Election Madness by Howard Zinn
24 Feb 2008
We should not expect that a victory at the ballot box will even begin to budge the nation from its twin fundamental illnesses: capitalist greed and militarism. So we need to free ourselves from the election madness engulfing the entire society.
Historically, government, whether in the hands of Republicans or Democrats, conservatives or liberals, has failed its responsibilities, until forced to by direct action. Voting is easy and marginally useful, but it is a poor substitute for democracy, which requires direct action by concerned citizens.
Colonel Andrew Bacevich
27 May 2007
Money maintains the Republican/Democratic duopoly of trivialized politics. It confines the debate over U.S. policy to well-hewn channels. It preserves intact the cliches of 1933-45 about isolationism, appeasement and the nation's call to "global leadership." It inhibits any serious accounting of exactly how much our misadventure in Iraq is costing. It ignores completely the question of who actually pays. It negates democracy, rendering free speech little more than a means of recording dissent. This is not some great conspiracy. It's the way our system works.
"Good Riddance Attention Whore" by Cindy Sheehan
28 May 2007
I was the darling of the so-called left as long as I limited my protests to George Bush and the Republican Party. Of course, I was slandered and libeled by the right as a "tool" of the Democratic Party. However, when I started to hold the Democratic Party to the same standards that I held the Republican Party, support for my cause started to erode and the "left" started labeling me with the same slurs that the right used. I guess no one paid attention to me when I said that the issue of peace and people dying for no reason is not a matter of "right or left", but "right and wrong."
I am deemed a radical because I believe that partisan politics should be left to the wayside when hundreds of thousands of people are dying for a war based on lies that is supported by Democrats and Republican alike. It amazes me that people who are sharp on the issues and can zero in like a laser beam on lies, misrepresentations, and political expediency when it comes to one party refuse to recognize it in their own party. Blind party loyalty is dangerous whatever side it occurs on. People of the world look on us Americans as jokes because we allow our political leaders so much murderous latitude and if we don’t find alternatives to this corrupt "two" party system our Representative Republic will die and be replaced with what we are rapidly descending into with nary a check or balance: a fascist corporate wasteland. I am demonized because I don’t see party affiliation or nationality when I look at a person, I see that person’s heart. If someone looks, dresses, acts, talks and votes like a Republican, then why do they deserve support just because he/she calls him/herself a Democrat?
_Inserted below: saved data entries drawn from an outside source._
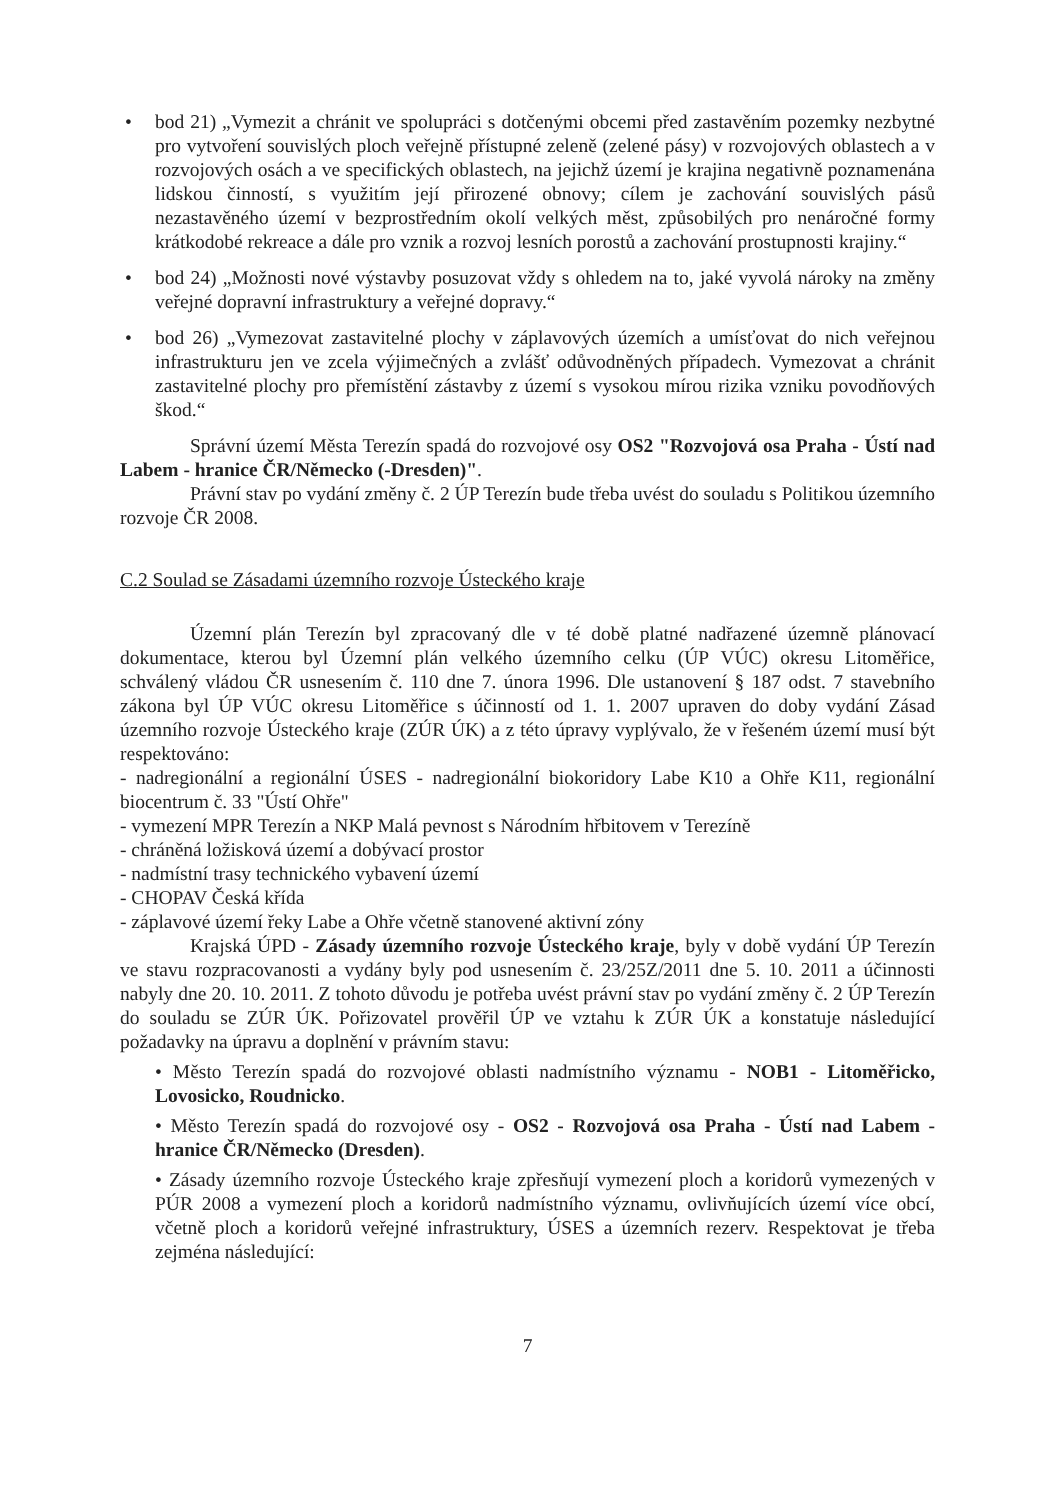• bod 21) „Vymezit a chránit ve spolupráci s dotčenými obcemi před zastavěním pozemky nezbytné pro vytvoření souvislých ploch veřejně přístupné zeleně (zelené pásy) v rozvojových oblastech a v rozvojových osách a ve specifických oblastech, na jejichž území je krajina negativně poznamenána lidskou činností, s využitím její přirozené obnovy; cílem je zachování souvislých pásů nezastavěného území v bezprostředním okolí velkých měst, způsobilých pro nenáročné formy krátkodobé rekreace a dále pro vznik a rozvoj lesních porostů a zachování prostupnosti krajiny.“
• bod 24) „Možnosti nové výstavby posuzovat vždy s ohledem na to, jaké vyvolá nároky na změny veřejné dopravní infrastruktury a veřejné dopravy.“
• bod 26) „Vymezovat zastavitelné plochy v záplavových územích a umísťovat do nich veřejnou infrastrukturu jen ve zcela výjimečných a zvlášť odůvodněných případech. Vymezovat a chránit zastavitelné plochy pro přemístění zástavby z území s vysokou mírou rizika vzniku povodňových škod.“
Správní území Města Terezín spadá do rozvojové osy OS2 "Rozvojová osa Praha - Ústí nad Labem - hranice ČR/Německo (-Dresden)".
Právní stav po vydání změny č. 2 ÚP Terezín bude třeba uvést do souladu s Politikou územního rozvoje ČR 2008.
C.2 Soulad se Zásadami územního rozvoje Ústeckého kraje
Územní plán Terezín byl zpracovaný dle v té době platné nadřazené územně plánovací dokumentace, kterou byl Územní plán velkého územního celku (ÚP VÚC) okresu Litoměřice, schválený vládou ČR usnesením č. 110 dne 7. února 1996. Dle ustanovení § 187 odst. 7 stavebního zákona byl ÚP VÚC okresu Litoměřice s účinností od 1. 1. 2007 upraven do doby vydání Zásad územního rozvoje Ústeckého kraje (ZÚR ÚK) a z této úpravy vyplývalo, že v řešeném území musí být respektováno:
- nadregionální a regionální ÚSES - nadregionální biokoridory Labe K10 a Ohře K11, regionální biocentrum č. 33 "Ústí Ohře"
- vymezení MPR Terezín a NKP Malá pevnost s Národním hřbitovem v Terezíně
- chráněná ložisková území a dobývací prostor
- nadmístní trasy technického vybavení území
- CHOPAV Česká křída
- záplavové území řeky Labe a Ohře včetně stanovené aktivní zóny
Krajská ÚPD - Zásady územního rozvoje Ústeckého kraje, byly v době vydání ÚP Terezín ve stavu rozpracovanosti a vydány byly pod usnesením č. 23/25Z/2011 dne 5. 10. 2011 a účinnosti nabyly dne 20. 10. 2011. Z tohoto důvodu je potřeba uvést právní stav po vydání změny č. 2 ÚP Terezín do souladu se ZÚR ÚK. Pořizovatel prověřil ÚP ve vztahu k ZÚR ÚK a konstatuje následující požadavky na úpravu a doplnění v právním stavu:
• Město Terezín spadá do rozvojové oblasti nadmístního významu - NOB1 - Litoměřicko, Lovosicko, Roudnicko.
• Město Terezín spadá do rozvojové osy - OS2 - Rozvojová osa Praha - Ústí nad Labem - hranice ČR/Německo (Dresden).
• Zásady územního rozvoje Ústeckého kraje zpřesňují vymezení ploch a koridorů vymezených v PÚR 2008 a vymezení ploch a koridorů nadmístního významu, ovlivňujících území více obcí, včetně ploch a koridorů veřejné infrastruktury, ÚSES a územních rezerv. Respektovat je třeba zejména následující:
7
Peoples History of the United States by Howard Zinn, Excerpt
To give people a choice between two different parties and allow them, in a period of rebellion, to choose the slightly more democratic one is an ingenious mode of control. Both major parties were controlled largely by men of wealth and ambition. Lawyers, newspaper editors, merchants, industrialists, large landowners, and speculators dominated the Democrats as well as the Whigs.
The Establishment cannot survive without the obedience and loyalty of millions of people to keep the system going: the soldiers and police, teachers and ministers, administrators and social workers, technicians and production workers, doctors, lawyers, nurses, transport and communications workers, garbagemen and firemen. These people - the employed, the somewhat privileged - are drawn into alliance with the elite. They become the guards of the system, buffers between upper and lower classes. If they stop obeying, the system fails.
Byzantium by John Julius Norwich, 1988
A major cause for the continuing unrest in Constantinople was the division of the populace into two rival factions, the Blues and the Greens. Their names came originally from the Hippodrome, where they referred to the colors worn by the two principal teams of charioteer; but the factions themselves had long since left the narrow confines of the arena. In all the main cities of the Empire, they existed as two independent semi-political parties which combined on occasion to form a local militia. Their political affiliations varied according to local conditions and the issues of the day. At this period, the Blues tended to be the party of the big landowners and the old Greco-Roman aristocracy, while the Greens represented trade, industry and the civil service. Many members of the Greens came from the eastern provinces, where heresy was more widespread. The Blues had gradually come to be associated with religious orthodoxy, the Greens with monophysitism. The populace as a whole gave its adherence, indiscriminately though enthusiastically, to one faction or the other.